50th Anniversary Events and Featured Panel Sessions
50th Anniversary Events
SfN is proud to celebrate 50 years of promoting scientific discovery and connection at its annual meeting. In 2019, SfN celebrated the 50th anniversary of its founding. The 2020 meeting marks 50 years of the SfN annual meeting. To commemorate these anniversaries, SfN has created special sessions showcasing the evolution of the field and the promising future.
Studying Human Neurodevelopment and Diseases Using 3D Organoids
Moderator: Marina Picciotto, PhD
Induced pluripotent stem cells (iPSCs) are increasingly being used to understand the neural phenotypes related to neurobiological illness and the effects of genetic polymorphisms on synaptic properties. Similarly, brain organoids are providing information on neuronal development and how this is altered in disease. This 50th Anniversary Dual Perspectives session will bring together experts in these two areas, Kristen Brennand and Yun Li to describe and debate the relative contributions of iPSCs and organoids.
Oh Sh*t — Great Scientists Tell Stories About Their Greatest Failures
Chair: Megan H. Hagenauer, PhD
Science can be brutally difficult. The daily experience of science is often failure; most experiments fail, most grants are rejected, most job candidates never get an interview. Despite this, failure is rarely discussed in public and the long stumbling chain of failures that lead to scientific findings are hidden between the lines of publications. In this session, established scientists will tell their personal stories of crashing and burning: mistakes, fiascos, and deeply humbling moments.
Then and Now Panels
Mentor and Mentee — A Conversation About 40 Years on Different Routes to the Same Destination
Chair: Elizabeth A. Phelps, PhD
Michael Gazzaniga presented a lecture on split-brain patients at the Society for Neuroscience’s first annual meeting in 1971. Several years later, Joseph LeDoux became Gazzaniga’s PhD student. Their research together suggested that inner narrations underlie our conscious sense of unity as an organism. In the 1980s, Gazzaniga’s work was pivotal in establishing the field of cognitive neuroscience, while LeDoux’s research helped revive the study of the emotional brain. In this session Gazzaniga and LeDoux will discuss how their collaboration influenced their separate scientific paths, including their common interest in consciousness.
Featured Panel Sessions
These interactive panel discussions encourage scientific collaboration and discussion. Basic-Translational-Clinical Roundtables offer clinician-scientists an opportunity to earn CME credits.

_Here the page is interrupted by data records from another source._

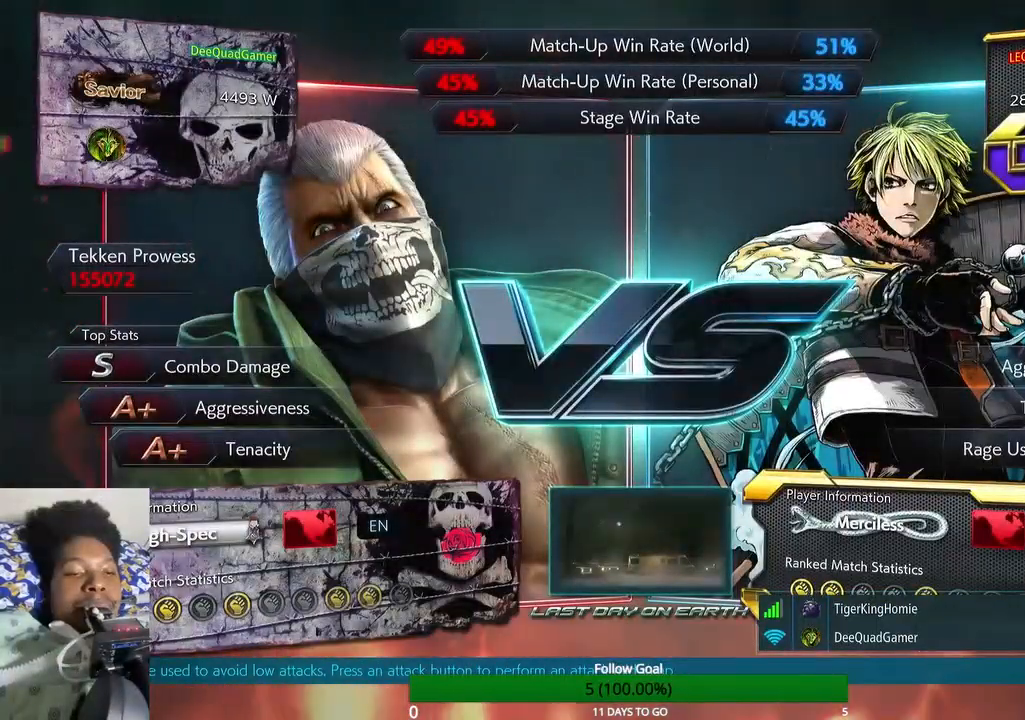
{"buttons": [], "left_stick": "center", "right_stick": "center", "events": [[33, "R1", "down"], [367, "R1", "up"]]}
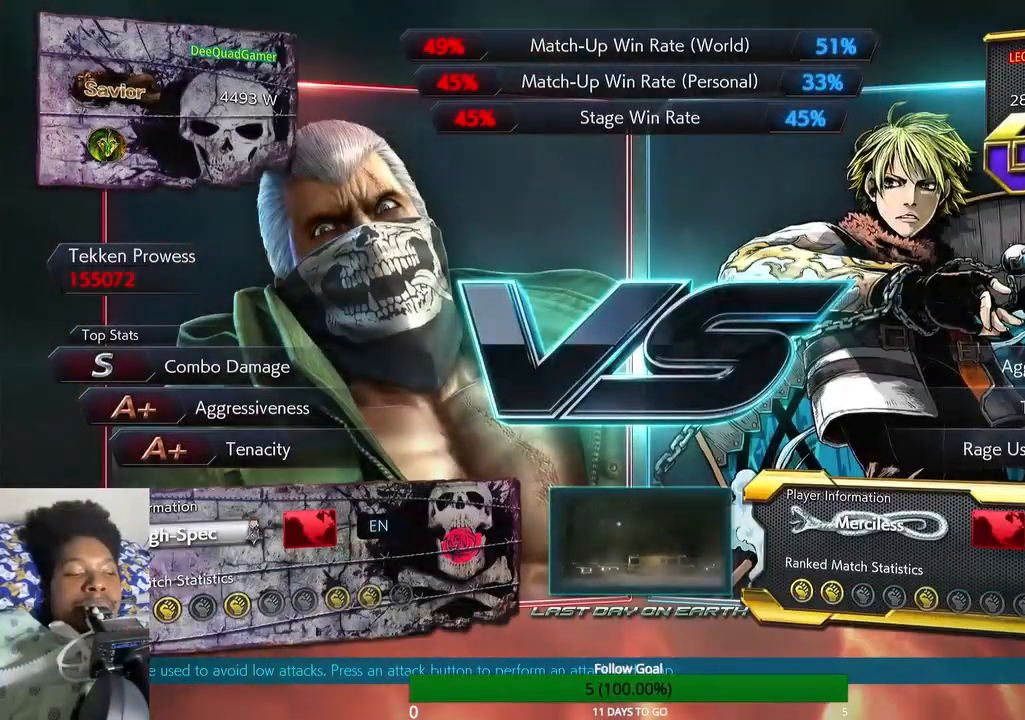
{"buttons": [], "left_stick": "center", "right_stick": "center", "events": []}
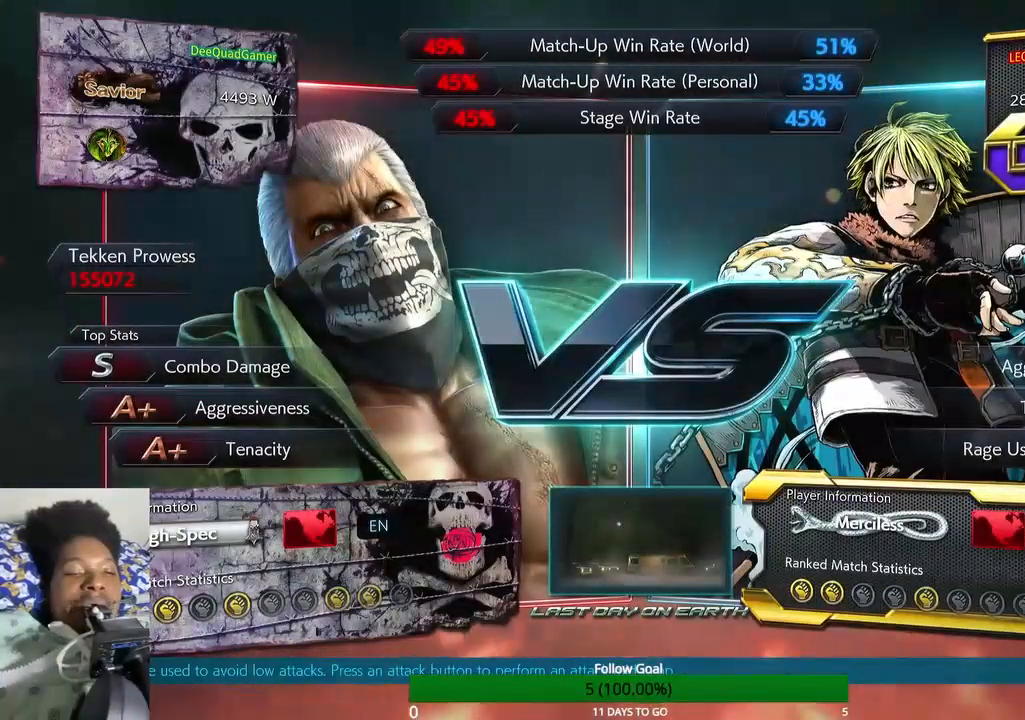
{"buttons": [], "left_stick": "center", "right_stick": "center", "events": [[167, "left_stick", "left"], [400, "left_stick", "center"]]}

Medicinal Cannabis — The Evidence and the Promises CME
Organizer: Diana Martinez, MD
This session will discuss the neuroscience of medical cannabis, including the neurobiology of the endocannabinoid system and the potential medicinal uses of cannabis. The panel will discuss the role of cannabis in treating some medical disorders while exacerbating others and will review the data supporting its clinical use. Additionally, the signs of a cannabis use disorder will be discussed, including the risk factors for developing this disorder and potential ameliorating factors.
What Can Genomics, Omics, and Other Unbiased Approaches Tell Us About Alzheimer’s Disease and Dementia? CME
Organizer: Gerard Schellenberg, PhD
Can Artificial Intelligence (AI) Provide a Theoretical Framework For Understanding the Brain or Is It Too Far Removed From Physiology To Be Useful?

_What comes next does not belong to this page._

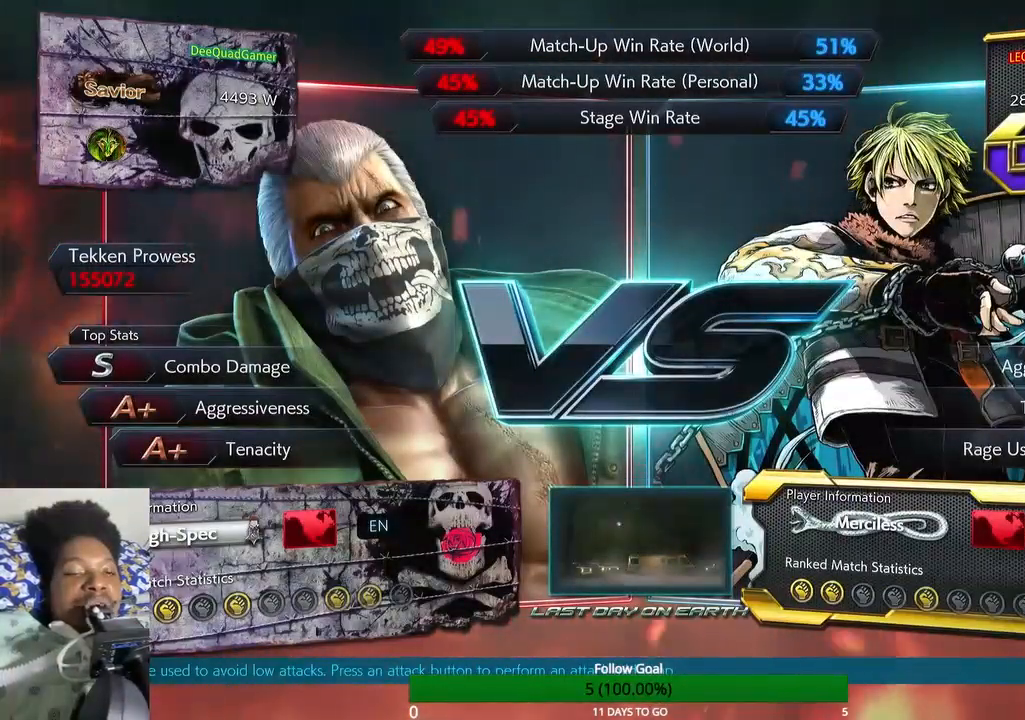
{"buttons": [], "left_stick": "center", "right_stick": "center", "events": [[200, "R1", "down"], [200, "TOUCHPAD", "down"], [333, "R1", "up"], [333, "TOUCHPAD", "up"]]}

Moderator: Anthony M. Zador, MD, PhD
What Does Dopamine Encode?
Moderator: Patricia H. Janak, PhD
The discovery of reward prediction error coding during reinforcement learning represents a dramatic success story in linking computational theory to experimental evidence. In addition to a teaching signal, recent studies report a diversity of information coding in tegmental dopamine neurons, including differential signals between dopamine release and cell body spiking for motivation and reward prediction error. Wolfram Schultz, Ilana Witten, and Josh Berke will directly address how these findings can be reconciled with traditional learning models of dopamine function.